Coun Matthew Robinson (Con) questioned whether the council could have done more to encourage the development of the permanent site sooner.

“This problem has been persisting for some time,” he said. “The allusion is that this is all the Government’s fault and that the council has done everything right in this process.

“It feels like transfer deadline day and finding out that youneed a striker – we always knew this was going to come. Now the report is not able for call-in, which is a concern for me and, I’m sure, many others.”

Coun Pryor responded: “The problem started when when the Government banned local authorities from opening schools. The system instead is that we have to inform Government when we need a new school, which is ridiculously centralised.

“We informed the Government we needed this school five or six years ago. The Government said they recognised this school was needed in south Leeds and said it would be delivered in 2017. We are not looking at that school to be delivered in 2022.

“It’s not my job to come up with excuses for the Government,” he added. “But if you are looking to centralise an entire country’s education system through London, you are creating a lot of work for yourself.

“I suspect that is what is causing delays.”

While the DfE did not comment on how long it would be before the minister gave his final approval, it said the site may not be able to open until September 2023.

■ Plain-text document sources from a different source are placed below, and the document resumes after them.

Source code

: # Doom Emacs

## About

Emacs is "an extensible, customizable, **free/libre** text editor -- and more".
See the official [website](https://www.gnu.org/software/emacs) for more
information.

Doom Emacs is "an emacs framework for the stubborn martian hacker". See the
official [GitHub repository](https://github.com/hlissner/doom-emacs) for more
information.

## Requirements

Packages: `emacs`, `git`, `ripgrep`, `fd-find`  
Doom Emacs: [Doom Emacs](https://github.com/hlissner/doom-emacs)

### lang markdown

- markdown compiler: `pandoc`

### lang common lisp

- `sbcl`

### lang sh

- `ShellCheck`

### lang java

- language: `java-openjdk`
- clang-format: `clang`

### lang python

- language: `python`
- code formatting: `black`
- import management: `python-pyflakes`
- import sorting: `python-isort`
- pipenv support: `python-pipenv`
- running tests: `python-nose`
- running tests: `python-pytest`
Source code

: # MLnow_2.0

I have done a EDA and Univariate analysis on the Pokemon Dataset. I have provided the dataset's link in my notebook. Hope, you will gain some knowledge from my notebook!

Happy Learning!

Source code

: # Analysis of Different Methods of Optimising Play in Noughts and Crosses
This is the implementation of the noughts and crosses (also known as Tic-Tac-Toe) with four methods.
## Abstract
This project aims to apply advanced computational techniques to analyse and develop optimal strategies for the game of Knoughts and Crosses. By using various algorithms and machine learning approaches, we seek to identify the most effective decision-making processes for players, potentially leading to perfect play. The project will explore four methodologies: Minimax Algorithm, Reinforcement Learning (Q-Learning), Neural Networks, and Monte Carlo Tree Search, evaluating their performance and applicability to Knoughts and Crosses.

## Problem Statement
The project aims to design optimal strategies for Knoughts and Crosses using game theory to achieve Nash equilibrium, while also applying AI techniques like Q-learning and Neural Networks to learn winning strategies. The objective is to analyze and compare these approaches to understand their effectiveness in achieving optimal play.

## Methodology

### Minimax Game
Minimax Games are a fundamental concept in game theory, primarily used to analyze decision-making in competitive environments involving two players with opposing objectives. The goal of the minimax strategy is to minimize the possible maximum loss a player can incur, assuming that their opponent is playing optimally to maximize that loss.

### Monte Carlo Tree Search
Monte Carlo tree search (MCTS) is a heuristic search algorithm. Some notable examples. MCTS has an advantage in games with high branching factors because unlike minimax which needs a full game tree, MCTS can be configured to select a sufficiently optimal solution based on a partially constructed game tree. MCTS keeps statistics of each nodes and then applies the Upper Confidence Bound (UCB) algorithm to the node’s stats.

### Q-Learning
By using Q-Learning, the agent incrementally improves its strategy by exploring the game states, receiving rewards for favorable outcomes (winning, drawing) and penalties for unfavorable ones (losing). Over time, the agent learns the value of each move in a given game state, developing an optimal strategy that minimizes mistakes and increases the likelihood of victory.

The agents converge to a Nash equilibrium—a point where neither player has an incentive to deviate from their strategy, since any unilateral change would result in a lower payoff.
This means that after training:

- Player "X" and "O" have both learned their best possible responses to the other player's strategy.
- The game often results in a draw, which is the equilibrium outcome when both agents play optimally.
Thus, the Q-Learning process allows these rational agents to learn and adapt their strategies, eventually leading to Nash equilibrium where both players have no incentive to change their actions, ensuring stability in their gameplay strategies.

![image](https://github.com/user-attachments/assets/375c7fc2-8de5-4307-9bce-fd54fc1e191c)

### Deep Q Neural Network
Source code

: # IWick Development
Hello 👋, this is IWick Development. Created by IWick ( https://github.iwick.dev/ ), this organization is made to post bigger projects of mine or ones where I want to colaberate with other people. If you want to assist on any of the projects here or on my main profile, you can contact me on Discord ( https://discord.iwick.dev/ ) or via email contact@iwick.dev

A DfE spokesperson said: “We are working closely with Leeds City Council and the prospective school community to open the Cockburn Laurence Calvert Academy ahead of schedule in September 2021.

“The school will initially open in temporary accommodation to support this accelerated timeline, while we expect the main school site to open on schedule in September 2023.”

The department also claimed the school was not at any point due to open in 2017 – adding it was formally approved and went into ‘pre-opening’ in 2017, with a provisional opening date for the school of September 2022, and main school site opening date of September 2023. It added that the period from pre-opening to the opening of the main school site reflects the “complex land acquisition and development process of a Leeds City Council site”.

Following the plans to open the temporary site, David Gurney, executive headteacher of the Cockburn Multi-academy Trust – which will run the school – said: “I am delighted with the progress we have made with Cockburn Laurence Calvert Academy to ensure that the community of south Leeds will have a third excellent secondary school to send their children to.”

The temporary building will consist of specialist teaching rooms for technology, art, science alongside spacious classrooms for English, maths and humanities subjects. The trust said it would also make use of the sporting facilities that are already situated on the site.